Backstory: First Ring

"Plywood has a lifespan of 40 years. Over time, the glue that holds plywood together dries up. Then, walls buckle, split and peel. Panels pop loose. Rooms, doors and windows morph into trick-or-treat versions of themselves." –Herbert Muschamp, The New York Times, October 19, 1997

Famed architecture critic Herbert Muschamp declared a state of emergency in the "first-ring" suburbs of the US, the subdivisions of single-family homes built around metropolitan cores in the period between the end of WWII and the mid-1970s. Lisa D'Amour sets her play Detroit in one of these suburbs, and the above quote serves as an epigraph on the play's first page. Muschamp asserts that, contrary to popular opinion, the health of the first ring is vital to the health of the city it encircles, and that these communities, in a state of physical and social entropy for the last two to three decades, must be reimagined and reinvigorated to ensure the vitality of the urban core.

The "suburb" is not a new concept; American elites began retreating from noxious industrial centers to nearby picturesque country enclaves in the mid-nineteenth century. But the TV-sitcom suburbia etched in the American psyche is the product of a single massive development push beginning with the end of WWII. Large numbers of skilled, educated GIs returned from the front to unprecedented prosperity, while technological advances brought the logic of the assembly line to the construction of houses and neighborhoods. Corporations eager to make a buck gathered up and developed the tracts of land at the very ends of public transit lines, and, for the first time, were able to offer the working classes a real taste of the American dream (house + land + community) that they could afford.

Of course, discriminatory practices (like redlining) meant a demographically imbalanced departure from the urban core (white flight), which led to instability in the inner city.

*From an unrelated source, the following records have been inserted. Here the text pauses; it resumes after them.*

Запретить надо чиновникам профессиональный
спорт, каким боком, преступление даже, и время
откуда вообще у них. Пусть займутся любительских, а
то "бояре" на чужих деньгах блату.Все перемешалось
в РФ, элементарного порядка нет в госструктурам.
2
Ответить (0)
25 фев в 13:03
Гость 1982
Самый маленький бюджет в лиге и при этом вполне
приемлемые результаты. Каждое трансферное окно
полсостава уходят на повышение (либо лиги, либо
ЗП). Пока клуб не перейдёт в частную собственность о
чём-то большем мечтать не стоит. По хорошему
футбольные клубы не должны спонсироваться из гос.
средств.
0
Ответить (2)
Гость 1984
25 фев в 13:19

What's more, as the epigraph suggests, the homes—built as they were by large corporations seeking to profit quickly and handily—weren't exactly built to last. Finally, the unprecedented middle-class and working class prosperity, in combination with time-saving technological advances, meant that these communities were built around the assumption that wives and mothers, based in the home, would be free to travel far and wide throughout the day, chauffeuring the kids to and from school and activities, shopping and the like.

As the decades passed, the houses deteriorated. The women's movement and the shift from a manufacturing to a service economy meant that the two-income family became the norm, while the first ring's proximity to the decaying inner city diminished its perceived safety. The flight continued to the exurbs, newer developments further out, served mostly by the highway system, which had their own malls, big box stores and office parks to supply jobs and the necessities of life. Now that many American inner cities have also begun to be gentrified by the white collar workers of the information economy, the first ring—with its obsolete infrastructure—now poses a unique challenge to developers and urban planners. It begs two questions: How, in a new age, do we find a way to make that three part American dream an accessible reality again? And, in a smaller, faster, world, is that even the dream anymore?